SenhorUnk · November 17, 2022, 8:56am

I didn’t solve the initial problem but I found a workaround, which might help some other people facing the same issue:

I had my model with U-Net architecture implemented from scratch. I recently changed to the segmentation models pytorch library (GitHub - qubvel/segmentation_models.pytorch: Segmentation models with pretrained backbones. PyTorch.), which reduces model integration to just a couple of lines of code. After the change I have no problem with GPU memory anymore, even with way higher batch size.

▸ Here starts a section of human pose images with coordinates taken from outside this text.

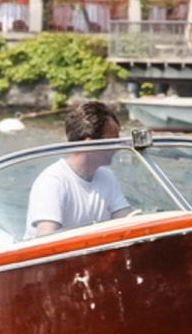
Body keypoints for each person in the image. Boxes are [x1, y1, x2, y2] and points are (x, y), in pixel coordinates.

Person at [24, 101, 131, 238]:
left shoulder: (107, 177)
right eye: (113, 140)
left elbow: (127, 220)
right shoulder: (53, 181)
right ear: (90, 144)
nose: (117, 147)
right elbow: (45, 238)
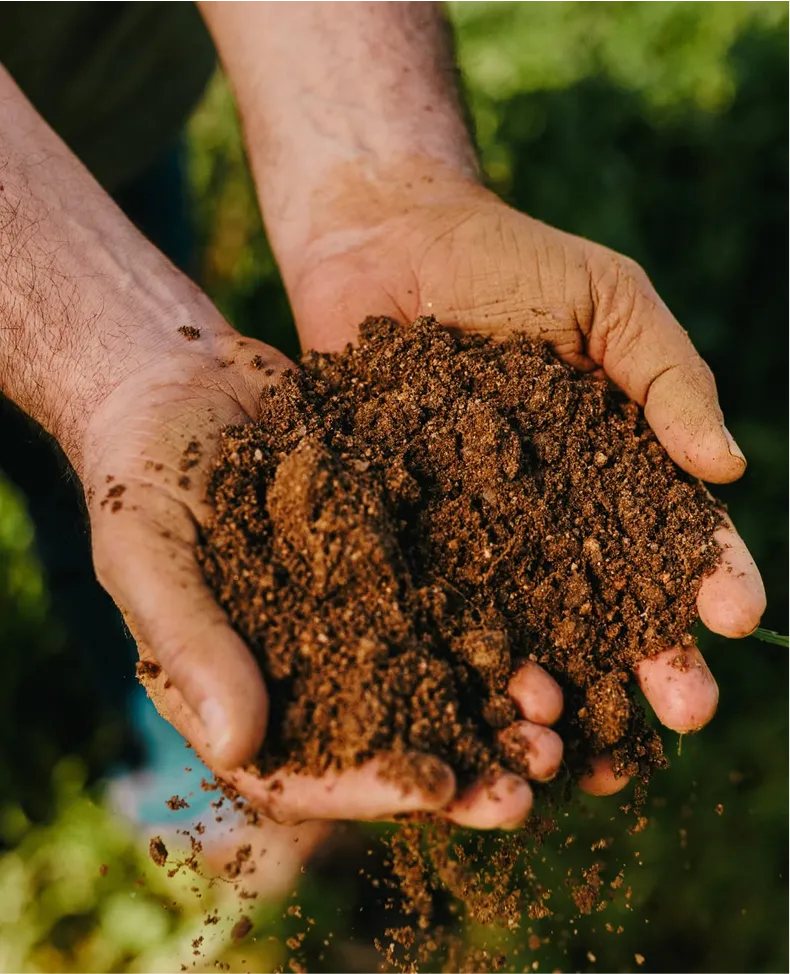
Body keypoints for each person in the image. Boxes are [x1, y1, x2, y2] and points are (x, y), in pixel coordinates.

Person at [0, 0, 766, 832]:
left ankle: (202, 734)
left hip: (102, 81)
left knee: (116, 501)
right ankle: (169, 760)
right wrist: (96, 368)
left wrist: (383, 174)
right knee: (97, 484)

shauray · May 1, 2023, 8:02pm

I don’t understand how memory allocation works with CUDA @ptrblck

RuntimeError: CUDA out of memory. Tried to allocate 294.00 MiB (GPU 0; 2.00 GiB total capacity; 185.23 MiB already allocated; 793.77 MiB free; 278.00 MiB reserved in total by PyTorch) If reserved memory is >> allocated memory try setting max_split_size_mb to avoid fragmentation. See documentation for Memory Management and PYTORCH_CUDA_ALLOC_CONF

Here it says that I have 793.77 MiB free and PyTorch only reserves 278 MiB. Why? and how can I change the allocation size?

Here’s my nvidia-smi this for some reason shows 805 MiB memory usage. Are there any fixes for this?

JamesSO · May 26, 2023, 12:54pm

Running a Jupyter notebook locally on my RTX2060 Super - no other workloads on the GPU.
The error I was getting was:
OutOfMemoryError: CUDA out of memory. Tried to allocate 734.00 MiB (GPU 0; 7.79 GiB total capacity; 5.20 GiB already allocated; 139.94 MiB free; 6.78 GiB reserved in total by PyTorch) If reserved memory is >> allocated memory try setting max_split_size_mb to avoid fragmentation. See documentation for Memory Management and PYTORCH_CUDA_ALLOC_CONF

I found I could avoid the error by prefixing my code with

import os
os.environ["PYTORCH_CUDA_ALLOC_CONF"] = "max_split_size_mb:734"

But of course, this isn’t much of a solution, since I only knew to set to 734 after getting the error. There was a warning that setting this max_split_size_mb might degrade performance, so I did some experiements.

Setting to any amount over 734M (my specific alloc request size - ymmv) drew the OOM error. Setting the value to any amount below that amount, avoided the error. So I tried 733M, 512M, 256M, 64M and 32M - each resulted in avoidance of OOM and a reduction in overall train time.

I’ve been looking through the docs to find insights on how PyTorch CUDA memory alloc works but I don’t quite have a handle on it yet - it seems that PyTorch gets a memory allocation from the GPU that it manages (which is how it can run out of memory when there’s lots on the GPU), but I’m not sure how best to ‘help’ it when it runs into trouble like this.

alelom · March 15, 2024, 2:35pm

Anyone found an actual solution to this issue?